One critical question was how many systems could remain running while Building 50 relied on outside air for cooling. Using historical January temperatures and computer manufacturer's specifications, SCCS Technical Operations Manager John Weisskopf estimated the heat load for different scenarios. His desktop computer includes a map of the data center, color-coded to show expected heat levels. Weisskopf's estimates showed that a majority of systems had to be shut down.
The next question was what to keep running. SCCS worked with computer users lab-wide to identify top-priority systems to be kept online during the changeover. (See "Computing Service Outages During Cooling System Upgrades.") All others were shut down, starting on Sunday, January 4th.
"We took down altogether over 1800 systems," said SCCS project manager Len Moss. "Quite a few of them were file servers, which are a lot more complicated to take up and down—many were attached to RAID arrays." These data arrays in particular are prone to fail when cycled off and on, Moss noted, so the team made an effort to keep them running.
With the computers safely shut down, contract teams lead by Facilities project manager Harry Shin shut off the chilled water system and began work on the pipes. They first drained then cut the old steel pipes before fitting joints to connect the new ones. Three crews worked to connect both ends at once—one end entering the back of Building 50, the other at Cooling Tower 101. Inside Building 50, four-story sections of vertical pipe required special bracing while connections at their base were severed, then welded to join the new pipes. Near the cooling tower, new pipe sections and elbows came together with jigsaw-like precision. "This was a nice bit of pipe fitting," Shin said. "Everything there is at angles, and not easy to measure."

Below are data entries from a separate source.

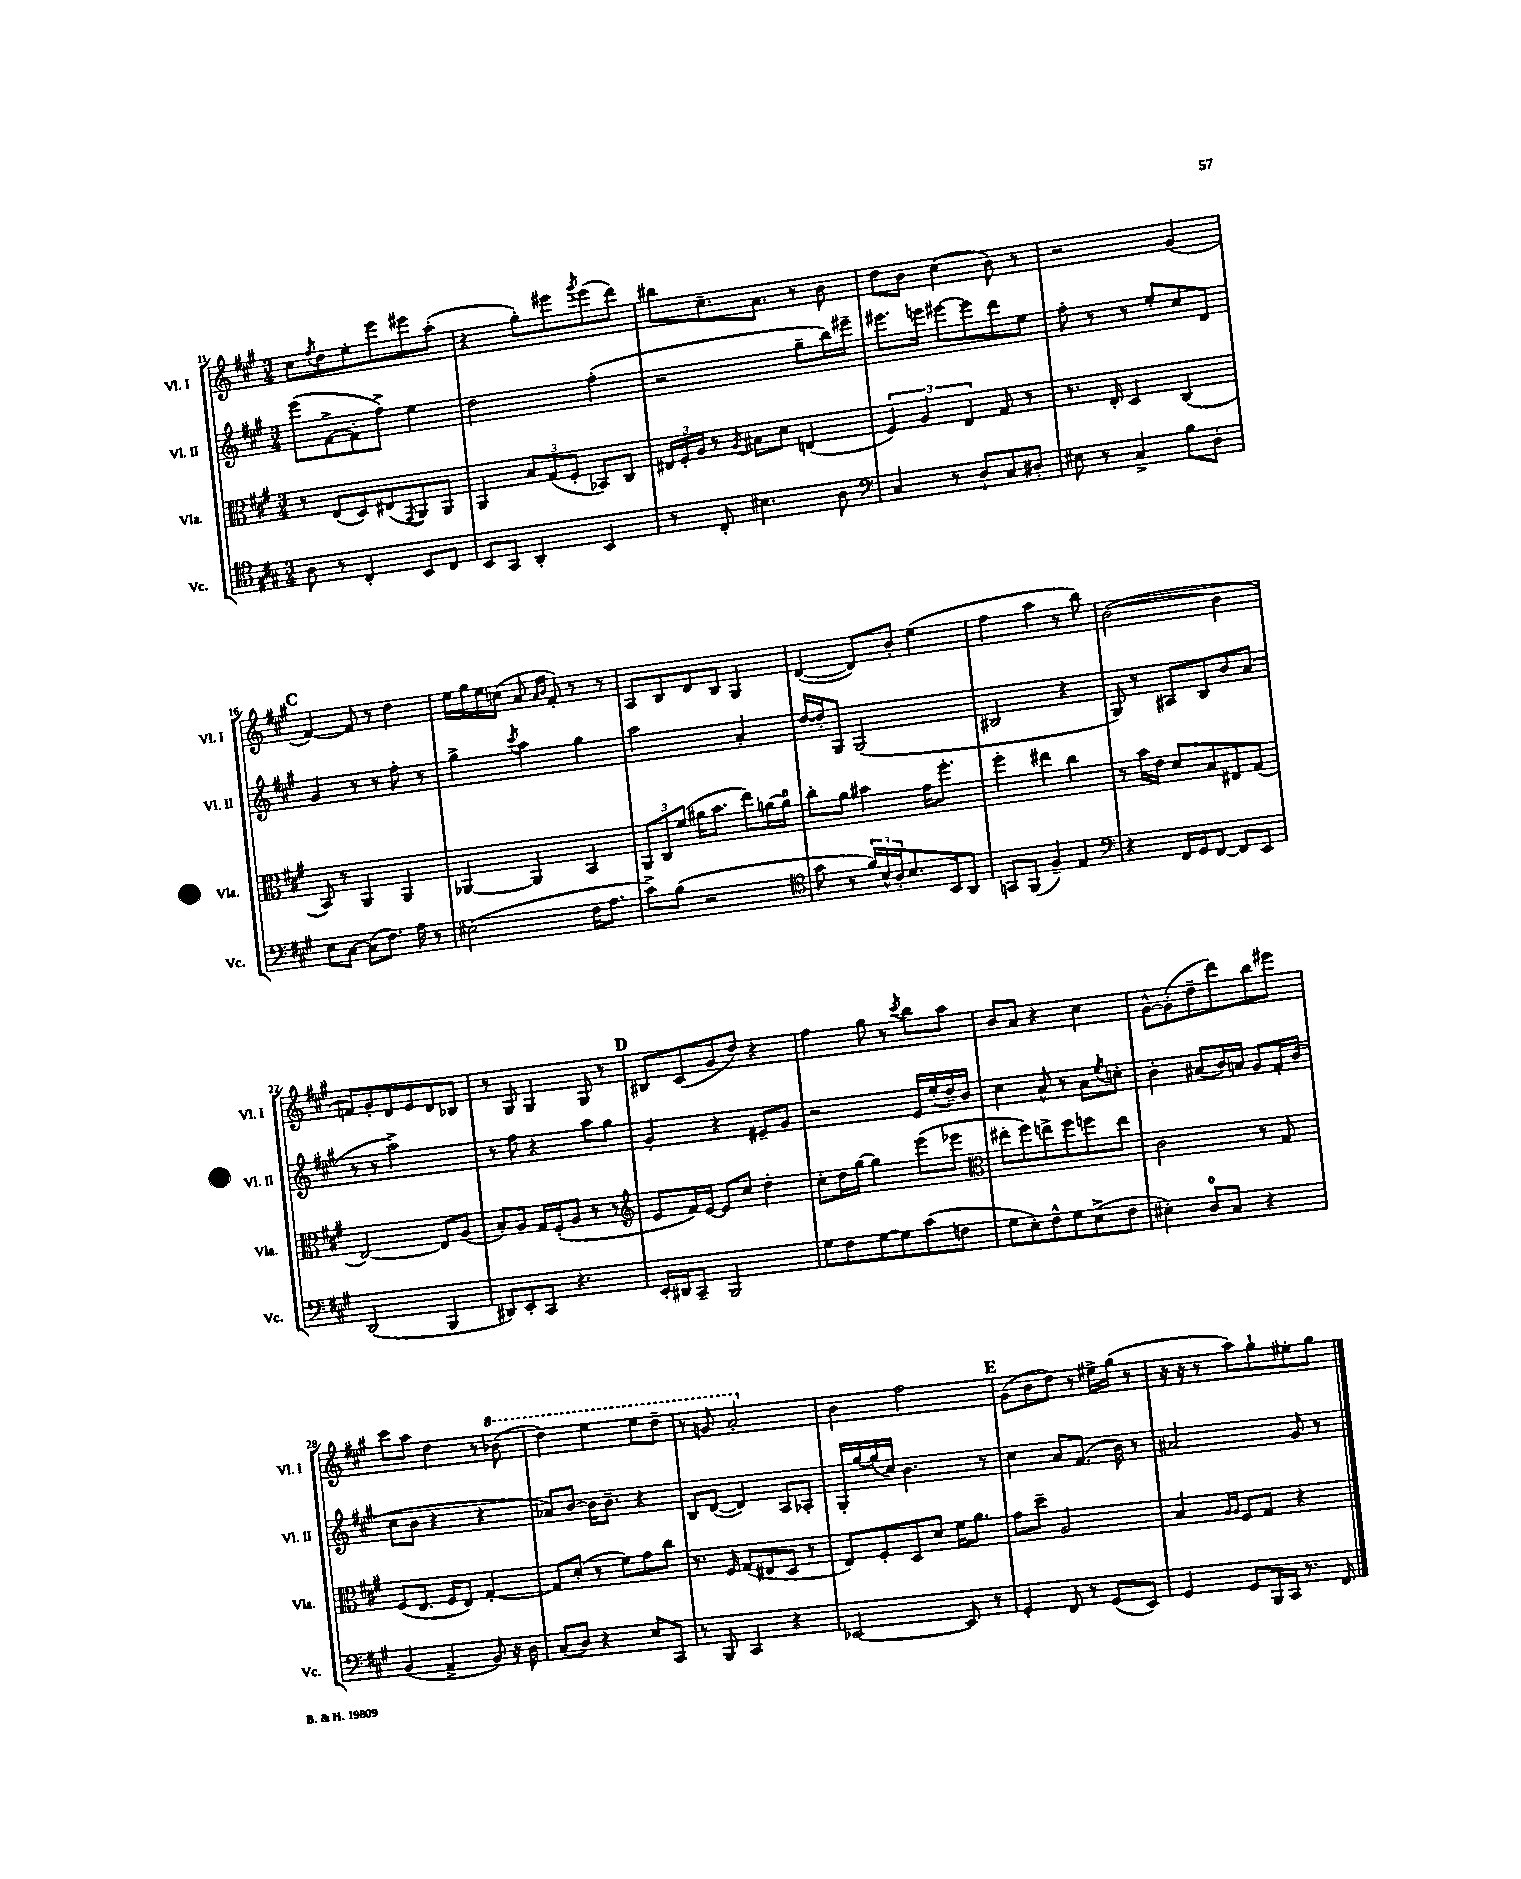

**kern	**kern	**kern	**kern
*staff4	*staff3	*staff2	*staff1
*clefC4	*clefC3	*clefG2	*clefG2
*k[f#c#g#]	*k[f#c#g#]	*k[f#c#g#]	*k[f#c#g#]
*M3/4	*M3/4	*M3/4	*M3/4
8A	8r	(8eee	8cc#
.	.	.	8qff#
8r	(8E	[8f#^	8dd
4C#'	8D)	8f#']	8ee'
.	(8E#	8ff#^)	8eee
.	8qGG#	.	.
8BB	8AA)	4ee	8eee#
8C#	8AA	.	(8aa'
=	=	=	=
8BB	4AA	2dd	4r
8GG#	.	.	.
4AA'	12B	.	8gg#')
.	(12G#	.	.
.	.	.	8eee#
.	12F#'	.	.
.	.	.	8qggg#
4BB	8BB-)	(4ff#'	(8eee#
.	8C#	.	8ddd)
=	=	=	=
8r	24E#	2r	8bb#
.	24F#'	.	.
.	24A	.	.
8C#'	8r	.	8.cc#~
.	8qA	.	.
4.B#	8B#	.	.
.	.	.	8.a
.	8d	.	.
.	(4E	8gg#~	8r
8A	.	16bb)	8b
.	.	16eee#~	.
=	=	=	=
*clefF4	*	*	*
4C#	6F#)	8.eee#	8dd
.	.	.	8b
.	6A	.	.
.	.	16eee	.
8r	.	[8eee#	(4cc#
.	6E	.	.
8D`	.	8eee#]	.
8C#	8G#	8ddd	8b)
8D#'	8r	8ee	8r
=	=	=	=
8E#	8.r	8ff#'	2r
8r	.	8r	.
.	16E'	.	.
4C#^	4D	8r	.
.	.	8ee'	.
8B	(4C#	8cc#	(4g#
8D'	.	8d	.
=	=	=	=
8E	8BB)	4g#	[4f#)
[8C#	8r	.	.
(8C#]	4AA	8r	8f#]
8.F#)	.	8r	8r
.	4AA	8ff#'	4dd
16A	.	.	.
8r	.	8r	.
=	=	=	=
(2E#	[4AA-	4gg#^	16ee
.	.	.	16gg#
.	.	.	16ee
.	.	.	(16cc
.	.	8qccc#	.
.	4AA-]	4aa	8a
.	.	.	16qqa
.	.	.	16qqb
.	.	.	8f#')
16F#	4BB	4gg#	8r
8.A	.	.	.
.	.	.	8r
=	=	=	=
8c#^)	12AA	2aa	8A
.	12C#	.	.
(8B	.	.	8B
.	(12f#	.	.
2r	16a#	.	8d
.	8.b	.	.
.	.	.	8B
.	8ee)	4a'	4G#
.	[16a	.	.
.	16a]	.	.
=	=	=	=
*clefC4	*	*	*
8g#	8cc#'	[16dd	([4d
.	.	16dd']	.
8r	8a	8G#	.
24f#)	4b#	(2G#	8d])
24B^^	.	.	.
24A'	.	.	.
8.B	.	.	8b'
.	16g#	.	(4ee
16BB	8.ff#'	.	.
8AA	.	.	.
=	=	=	=
8GG	4ff#'	2B#	4ff#
(8FF#	.	.	.
4F#~)	4ee#	.	4aa
4E	4cc#	4r	8r
.	.	.	8bb)
=	=	=	=
*clefF4	*	*	*
4r	8r	8G#)	([2b
.	16b	8r	.
.	16e	.	.
16FF#	8d	8A#	.
16GG#	.	.	.
[8FF#	8B	8B	.
8FF#]	8E#	8b	4b]
8EE	(8G#	(8a	.
=	=	=	=
(2DD	[2E)	8r	8f)
.	.	8r	8g#'
.	.	2aa^)	8d
.	.	.	8e
4BBB	8E]	.	8d
.	(8A	.	8B-
=	=	=	=
8DD#)	8B')	8r	8r
8EE'	8A	8ff#	8G#
8CC#	16G#	4r	4G#
.	(16F#'	.	.
4.r	8A	.	.
.	8r	8aa	8G#
.	8r	8gg#	8r
=	=	=	=
*	*clefG2	*	*
16EE'	8e	4g#'	8B#
16DD#	.	.	.
8CC#~	16f#)	.	(8c#
.	[16e	.	.
2BBB	8e]	4r	8g#
.	8cc#	.	8dd)
.	4dd'	8e#~	4r
.	.	8g#	.
=	=	=	=
8G#	8cc#'	2r	4ff#
8F#	16dd	.	.
.	[16gg#	.	.
[8G#	4gg#]	.	8gg#
8G#]	.	.	8r
.	.	.	8qccc#
(8c#	(8eee	16e	8bb
.	.	(16ee'	.
8F	8eee-	16dd~)	8aa
.	.	16b	.
=	=	=	=
*	*clefC3	*	*
8G#	8ee#'	4cc#	8b
8E')	8ff#)	.	8a
8F#^^	8ee^	8a^^	4r
8G#	8ff#	8r	.
(8E^	8ff	8a	4cc#
.	.	8qee	.
8F#	8ee	8cc'	.
=	=	=	=
4E#')	2c#	4b'	[8g#^^
.	.	.	(8g#']
8D	.	(8a#	8dd~
8C#	.	16b)	8ddd)
.	.	16a	.
4r	8r	8g#	8bb
.	8G#	16f#'	8eee#
.	.	(16b	.
=	=	=	=
(4BB	(8F#	8cc#	8ccc#
.	8.E	8b	8aa
4AA^	.	4r	4dd
.	16F#	.	.
.	8E)	.	.
8BB)	[4G#'	4r	8r
16r	.	.	(8bb-
16D	.	.	.
=	=	=	=
(8C#	8G#]	8a-)	4ddd)
8D)	(8d'	[8b	.
4r	8r	16b]	4eee
.	.	8.b~	.
.	8f#)	.	.
8E	8g#	4r	8eee
8CC#	8cc#	.	8ddd~
=	=	=	=
8r	8.r	8B	8r
8BBB	.	([8d	8gg
.	16F#	.	.
4CC#	(8G#	4d])	2aa'
.	8E#	.	.
4r	8D	8A	.
.	8r	8A-'	.
=	=	=	=
[2EE-	8E)	16G#'	4b
.	.	[16gg#	.
.	8F#'	(16gg#]	.
.	.	16cc#)	.
.	8D	4.b	2ff#
.	8d	.	.
8EE-]	16f#	.	.
.	8.a	.	.
8r	.	8r	.
=	=	=	=
4GG#'	8g#	4cc#	(8g#
.	8dd~	.	8b
8FF#	2A	8a	8dd)
8r	.	(8.f#	8r
(8GG#	.	.	16ee#^
.	.	16b)	(16gg#
8EE)	.	8r	8r
=	=	=	=
4GG#	4B	2a#	16r
.	.	.	16r
.	.	.	8r
.	16qqA	.	.
.	16qqA	.	.
8GG#	8F#	.	8aa)
16BBB	8G#	.	8gg#`
16CC#	.	.	.
8.r	4r	8g#	8ee#'
.	.	8r	8gg#
16FF#	.	.	.
==	==	==	==
*-	*-	*-	*-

Though the weather remained cool, without the chilled water, temperatures in Building 50 were rising too high. The HVAC team had installed ventilated, grate-style doors on the second floor, with fans pulling cool outside air into the building. Portable cooling units blew warm air away from hot spots near large server racks. Ceiling venting fans pumped the heated air outside. To ease the heat load, SCCS shut down the RAID data arrays, but the temperature continued to rise. So the HVAC team, lead by Sven Jensen, did some quick thinking. They reversed the side fans to blow air out the doors rather than in, then used the building air conditioning system, blowing up through the floor, to increase air pressure in the server room. The effect was to force hot air out through the doors instead of pulling cool air in. It worked. The temperature stabilized for the rest of the week.
The pipe work was complete the morning of Friday, January 9. Shin's team gradually brought up water pressure, expelling air from the pipes through release valves until only water flowed through the system. After a thorough check for leaks—and none found—the cooling system was back in business that afternoon. SCCS was able bring the computer systems back online Monday the 12th, a day ahead of schedule and with only a handful of casualties—disc drives that failed and have since been replaced. The team even managed to fit in an added repair over the weekend, replacing a computer room fan motor that had worn bearings.
The well-planned project both increased cooling capacity and provided a much-needed backup, by installing a spare set of valves into Building 50's chilled water circulation. The valves will make it possible to connect a temporary portable chiller, to keep Building 50 and its server room cool for any future outage or upgrades. "Even with the current improvements we continue to be at the edge of what can be done with power and cooling in Building 50," said SCCS Acting Core Services Manager Randy Melen, "while we expect SLAC's demands for computing capacity to continue to grow."